Document text:
►
CATESOL Book Review: Corpus Linguistics for English Teachers: New Tools, Online Resources, and Classroom Activities by Eric Friginal
By Nicole Brun-Mercer and Kara Mac Donald
Corpus linguistics (CL) is growing, and it serves as a fantastic tool for English teachers to support their learners. As computers and web-based programs are increasingly available, classroom teachers can analyze students’ language production in large and mini-corpora. This permits a deeper understanding of learners’ vocabulary and language use patterns that can directly inform instruction.
Corpus Linguistics for English Teachers: Overview, Definitions, and Scope
A1: Corpus Linguistics for English Teachers: An Introduction
Section A1 opens with a brief overview of the purpose of the book and summary of some key volumes and researchers on CL. The author defines CL as the investigation of the systematic use of language, and for teachers it offers meaningful insight into learners’ naturally occurring language patterns and informs classroom instruction. Due to technological advances, the use of CL in ELT has expanded significantly making CL accessible to teachers, but there are many educators who are still not aware of how to use CL in the classroom.
The author emphasizes that the one objective of the book is to offer up-to-date information on the growing and changing field of CL for ESL and EFL teachers, as there exist only a limited number of texts for ELT educators. He provides a reading list of such books that do address CL for the language classroom. The second half of Section A1 covers the fundamentals of what is a corpus, what corpus linguistics consists of and different types of corpora: general/reference vs. specialized corpora, written vs. spoken corpora, annotated corpora, comparable vs. parallel corpora, monitor corpora, balanced corpora, and opportunistic corpora. The author provides a brief historical review of CL based on an identified text by Friginal and Hardy (2014)
A2: Connections: CL and Instructional Technology, CALL and Data-Driven Learning
In the opening of Section A2, the author describes how CL advanced and refocused grammar instruction in its early stages of use in fostering the implementation of research to classroom instruction with a renewed focus on form, socio-cultural discourse exploration, grammar awareness activities and language analysis tasks. As the use of CL continued to increase, the field saw more corpus informed textbooks that became more widely used.
Most recently CL has focused on three main areas: educational technology learning, computer-assisted learning, and data-driven instruction. Educational technology refers to the tools that support the teaching and learning of language elements, while technology integration focuses on how technology is used as a fundamental component of enhancing the learning process, with CL facilitating the collection and analysis of data to inform pedagogy.
Consequently, CL is situated within computer assisted language learning (CALL), as it has a focus on technological tools for instruction and learning, and corpus analysis for research-informed pedagogy. Some skills, like grammar and vocabulary, are more closely aligned with CL, while others, like speaking and listening, are more aligned with multimedia CALL. The author in the next section of the chapter provides an analysis chart for evaluating CALL and CL tools which present Chapelle (1998)’s framework of SLA hypotheses and the associated CALL and CL usages, with guidance in another table on standards for assessing CL tools and content based around assessment questions.
The final portion of Section A2 addresses data-driven learning (DDL), as a form of CL-based instruction, with a discussion of its theoretical foundations and perception of its possibly limited use with proficient learners, with an example related to the exploration of phraseology instruction and learning through CL.
◄
Tasks:
a: Answer these questions from the book review:
(i) How does the author define corpus linguistics?
(ii) What three main areas has CL most recently focused on?
(iii) Which skills are described as more aligned with multimedia CALL?
b: Turn the paragraph of the book review beginning "Consequently, CL is situated within" into a short bulleted list that keeps its main facts.
c: Return, word for word, the part of the book review starting with "Consequently, CL is" and going on through "around assessment questions.".
The items come from a different source than the book review.

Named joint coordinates
►
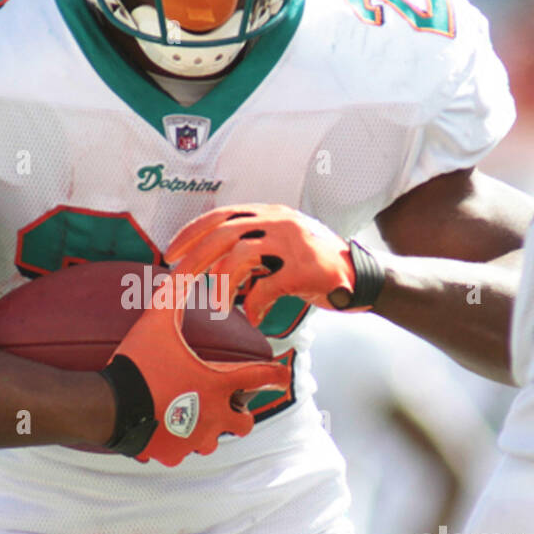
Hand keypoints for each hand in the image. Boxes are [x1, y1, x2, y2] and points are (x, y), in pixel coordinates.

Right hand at [101, 266, 287, 466]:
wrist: (108, 406)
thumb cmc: (137, 362)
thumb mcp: (157, 320)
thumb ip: (176, 290)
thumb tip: (189, 261)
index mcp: (218, 384)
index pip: (263, 378)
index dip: (276, 374)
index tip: (281, 373)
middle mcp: (214, 416)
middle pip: (244, 422)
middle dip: (238, 413)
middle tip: (222, 401)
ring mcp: (194, 440)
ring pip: (214, 441)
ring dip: (207, 429)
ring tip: (188, 416)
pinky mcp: (173, 455)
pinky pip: (183, 453)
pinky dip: (177, 444)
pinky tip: (163, 429)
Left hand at [165, 204, 368, 322]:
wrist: (362, 279)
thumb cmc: (317, 266)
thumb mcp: (283, 246)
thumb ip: (254, 246)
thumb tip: (213, 261)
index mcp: (271, 214)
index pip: (222, 215)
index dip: (192, 232)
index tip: (172, 252)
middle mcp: (280, 222)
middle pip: (224, 233)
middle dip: (195, 257)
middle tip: (177, 279)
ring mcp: (294, 244)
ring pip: (240, 256)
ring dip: (222, 284)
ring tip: (219, 305)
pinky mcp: (306, 270)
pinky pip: (266, 287)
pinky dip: (254, 306)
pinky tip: (254, 319)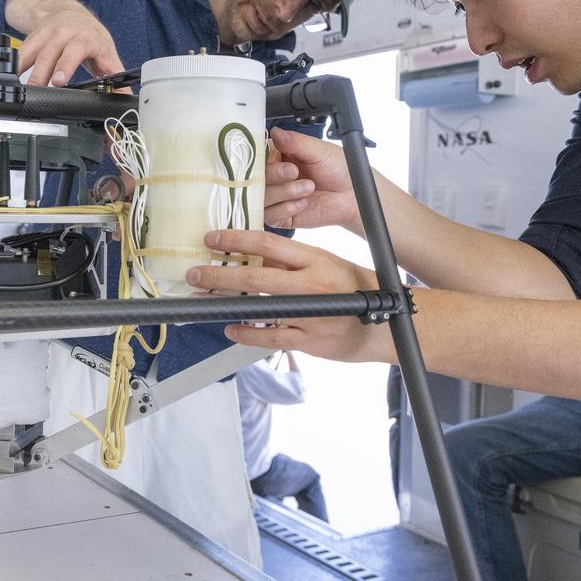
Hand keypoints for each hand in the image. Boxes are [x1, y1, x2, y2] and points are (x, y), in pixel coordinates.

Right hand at [7, 0, 123, 86]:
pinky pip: (22, 51)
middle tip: (38, 90)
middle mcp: (64, 33)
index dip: (66, 64)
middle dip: (42, 74)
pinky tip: (10, 78)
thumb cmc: (90, 35)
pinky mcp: (32, 37)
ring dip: (26, 73)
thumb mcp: (107, 53)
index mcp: (85, 38)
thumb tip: (126, 98)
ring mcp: (46, 34)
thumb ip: (117, 77)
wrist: (68, 11)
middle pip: (50, 54)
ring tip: (23, 91)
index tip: (59, 80)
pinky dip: (16, 65)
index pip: (75, 50)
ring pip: (34, 53)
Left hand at [185, 229, 387, 362]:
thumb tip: (251, 255)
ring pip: (260, 308)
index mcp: (316, 259)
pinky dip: (247, 333)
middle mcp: (312, 285)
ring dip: (225, 303)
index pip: (269, 243)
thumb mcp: (326, 264)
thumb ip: (291, 262)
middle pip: (257, 277)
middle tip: (194, 272)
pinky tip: (229, 328)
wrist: (386, 325)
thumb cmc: (353, 289)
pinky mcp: (310, 341)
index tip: (211, 239)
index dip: (236, 240)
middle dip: (219, 275)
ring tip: (202, 298)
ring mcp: (311, 315)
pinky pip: (271, 338)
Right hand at [264, 127, 361, 230]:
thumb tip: (276, 132)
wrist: (351, 195)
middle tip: (294, 172)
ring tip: (307, 188)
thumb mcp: (318, 150)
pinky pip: (269, 215)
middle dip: (274, 176)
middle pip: (254, 178)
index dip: (261, 159)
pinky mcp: (279, 215)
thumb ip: (295, 142)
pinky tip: (303, 203)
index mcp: (277, 156)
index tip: (277, 159)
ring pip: (260, 197)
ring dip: (284, 192)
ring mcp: (274, 196)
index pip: (256, 156)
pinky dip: (286, 208)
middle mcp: (272, 176)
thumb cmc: (339, 169)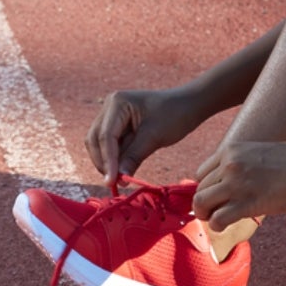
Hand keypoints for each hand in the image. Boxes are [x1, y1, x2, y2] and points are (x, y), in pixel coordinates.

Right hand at [86, 87, 203, 191]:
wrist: (190, 105)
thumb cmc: (175, 115)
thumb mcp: (154, 137)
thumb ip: (133, 157)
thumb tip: (118, 179)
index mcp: (117, 103)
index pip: (106, 136)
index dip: (107, 160)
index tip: (111, 181)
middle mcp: (110, 107)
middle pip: (96, 140)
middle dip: (103, 162)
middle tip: (114, 183)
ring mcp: (113, 116)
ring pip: (100, 145)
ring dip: (108, 162)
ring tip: (120, 179)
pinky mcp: (119, 127)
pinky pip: (111, 146)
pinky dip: (115, 159)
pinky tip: (123, 171)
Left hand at [193, 140, 285, 229]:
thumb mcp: (260, 151)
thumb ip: (242, 162)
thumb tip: (231, 179)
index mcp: (232, 150)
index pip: (202, 173)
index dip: (208, 188)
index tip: (217, 196)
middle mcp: (229, 165)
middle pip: (200, 190)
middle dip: (207, 203)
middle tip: (218, 211)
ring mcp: (236, 184)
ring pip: (201, 204)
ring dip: (207, 215)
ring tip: (219, 219)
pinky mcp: (246, 203)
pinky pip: (217, 219)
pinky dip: (217, 225)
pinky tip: (227, 225)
◄
Completed exercise:
a:
(i) As the investigation of the systematic use of language.
(ii) Educational technology learning, computer-assisted learning, and data-driven instruction.
(iii) Speaking and listening.

b:
- CL belongs within computer assisted language learning (CALL) because it focuses on technological tools for instruction and learning and on corpus analysis for research-informed pedagogy.
- Grammar and vocabulary are more closely aligned with CL. Speaking and listening are more aligned with multimedia CALL.
- The chapter's next section provides a chart for evaluating CALL and CL tools. It presents Chapelle (1998)'s framework of SLA hypotheses with the associated CALL and CL usages.
- Another table gives standards for assessing CL tools and content, built around assessment questions.

c:
Consequently, CL is situated within computer assisted language learning (CALL), as it has a focus on technological tools for instruction and learning, and corpus analysis for research-informed pedagogy. Some skills, like grammar and vocabulary, are more closely aligned with CL, while others, like speaking and listening, are more aligned with multimedia CALL. The author in the next section of the chapter provides an analysis chart for evaluating CALL and CL tools which present Chapelle (1998)’s framework of SLA hypotheses and the associated CALL and CL usages, with guidance in another table on standards for assessing CL tools and content based around assessment questions.